Three months have passed since Jeff Blatnick became an American hero by overcoming Hodgkin's disease to win an Olympic gold medal in Greco-Roman wrestling. He's still trying to adjust.

Yesterday, as he posed for pictures prior to a luncheon in his honor at the Touchdown Club, Blatnick shook his head at the wonder of it all. "It's still unbelievable to me," he said. "Three months have gone by and the calls still come, the letters still come, the invitations still come. There's no way you could expect it all."

It has all come partly because of Blatnick's recovery from Hodgkin's (a form of cancer), partly because of his tearful reaction to victory and partly because he seems to have managed to remain unchanged since that remarkable night when millions of people watching on television cried along with him after he won the gold medal.

"We are here today to celebrate success," White House Special Counsel Edwin Meese told the audience. "But we are also here to celebrate the advances made in medical science. Jeff Blatnick is living proof of both."

Meese formally presented Blatnick with the Touchdown Club's Gene Brito Award, named after the former Redskin who continued to play football after being struck with a crippling bone disease that eventually killed him at the age of 39.

Blatnick has been receiving honors and awards almost nonstop since the Olympics. He arrived in Los Angeles as an unknown, but after he won the gold medal and the story of his comeback from radical surgery became known, he left the Games as one of the major symbols of the United States' success.

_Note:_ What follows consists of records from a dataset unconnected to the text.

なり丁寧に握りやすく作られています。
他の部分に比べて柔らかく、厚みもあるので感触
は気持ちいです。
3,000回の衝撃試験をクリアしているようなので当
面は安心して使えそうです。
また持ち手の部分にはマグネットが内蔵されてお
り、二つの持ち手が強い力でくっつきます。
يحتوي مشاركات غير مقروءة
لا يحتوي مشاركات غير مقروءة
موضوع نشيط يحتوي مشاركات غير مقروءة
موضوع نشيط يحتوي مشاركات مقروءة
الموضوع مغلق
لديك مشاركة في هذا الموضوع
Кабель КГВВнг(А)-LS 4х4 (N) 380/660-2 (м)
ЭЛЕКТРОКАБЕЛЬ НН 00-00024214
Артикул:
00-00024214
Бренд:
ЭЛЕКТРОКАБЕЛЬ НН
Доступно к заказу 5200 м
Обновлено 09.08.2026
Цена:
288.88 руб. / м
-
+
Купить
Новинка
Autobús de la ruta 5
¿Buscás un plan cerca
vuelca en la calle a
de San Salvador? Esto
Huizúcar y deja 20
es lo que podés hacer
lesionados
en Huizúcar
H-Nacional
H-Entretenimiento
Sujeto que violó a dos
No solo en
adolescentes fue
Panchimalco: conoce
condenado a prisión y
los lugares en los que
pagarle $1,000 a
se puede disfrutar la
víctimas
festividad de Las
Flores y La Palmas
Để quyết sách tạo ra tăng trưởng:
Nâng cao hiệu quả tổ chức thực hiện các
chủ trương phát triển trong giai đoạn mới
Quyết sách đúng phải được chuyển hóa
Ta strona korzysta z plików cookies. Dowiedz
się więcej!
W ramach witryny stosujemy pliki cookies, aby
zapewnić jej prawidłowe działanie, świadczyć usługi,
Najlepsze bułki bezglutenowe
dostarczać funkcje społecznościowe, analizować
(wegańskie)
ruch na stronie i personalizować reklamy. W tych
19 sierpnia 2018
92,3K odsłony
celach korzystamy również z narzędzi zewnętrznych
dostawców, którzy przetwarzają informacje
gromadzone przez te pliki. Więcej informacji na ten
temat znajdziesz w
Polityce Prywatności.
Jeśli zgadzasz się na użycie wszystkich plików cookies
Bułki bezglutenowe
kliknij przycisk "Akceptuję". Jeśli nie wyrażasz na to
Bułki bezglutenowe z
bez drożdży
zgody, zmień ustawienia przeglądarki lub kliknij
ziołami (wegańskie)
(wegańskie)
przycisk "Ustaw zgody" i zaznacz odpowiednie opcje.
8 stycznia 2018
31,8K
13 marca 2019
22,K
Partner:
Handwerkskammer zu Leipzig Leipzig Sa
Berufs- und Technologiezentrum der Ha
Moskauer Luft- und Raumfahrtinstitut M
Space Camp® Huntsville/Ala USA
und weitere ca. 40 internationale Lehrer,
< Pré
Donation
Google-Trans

Now, he has hired an agent, he has done TV commercials and there is talk of a book. Next month, though, Blatnick will go home to Niskuyana, N.Y., a suburb of Schenectady, and begin preparing for next summer's world championships. As wonderful as his Olympic medal was, he would like to add a world championship to it because all the Eastern Bloc nations that boycotted the Olympics will be participating.

"The worlds are what I'm pointing for right now," he said. "I'm 27 so I'm really not sure if my body can hang on for another four years and another Olympics. But I definitely want one more crack next summer before I quit, if I decide to quit."

Blatnick still does not think about his comeback from Hodgkin's as being especially remarkable. He had his spleen removed less than two years before the Olympics and went through a rehabilitation period when even showering was painful because of the radiation treatments he was receiving.

"If I can be an inspiration for people, that's great," he said. "But I still think there's a stigma attached to cancer that we need to overcome. I think we need to think more positively about it because a lot of people have done a lot of work to make stories like mine possible."

On the night he won the gold medal, Blatnick cried unabashedly during the postmatch television interview as his parents stood nearby watching the scene. His victory was so dramatic that ABC announcer Russ Hellickson also began breaking down during the interview. Blatnick has seen the tape many times.

"Actually I try to look at it as little as possible," he said with a wry smile. "Every time I see it someone asks me how I felt and that's very hard to explain. Maybe later, a few years from now, I'll be able to watch it alone and revel in it."

For now, Blatnick is still sharing that moment. People are still reveling in it.